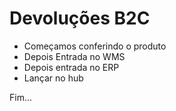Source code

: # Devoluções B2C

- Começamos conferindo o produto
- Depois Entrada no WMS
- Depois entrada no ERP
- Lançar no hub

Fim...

# Job item
Set down, unchanged, every line from the one containing "- Começamos conferindo o produto" through the last line of the rows above, including both ends.

# Answer for the task
- Começamos conferindo o produto
- Depois Entrada no WMS
- Depois entrada no ERP
- Lançar no hub

Fim...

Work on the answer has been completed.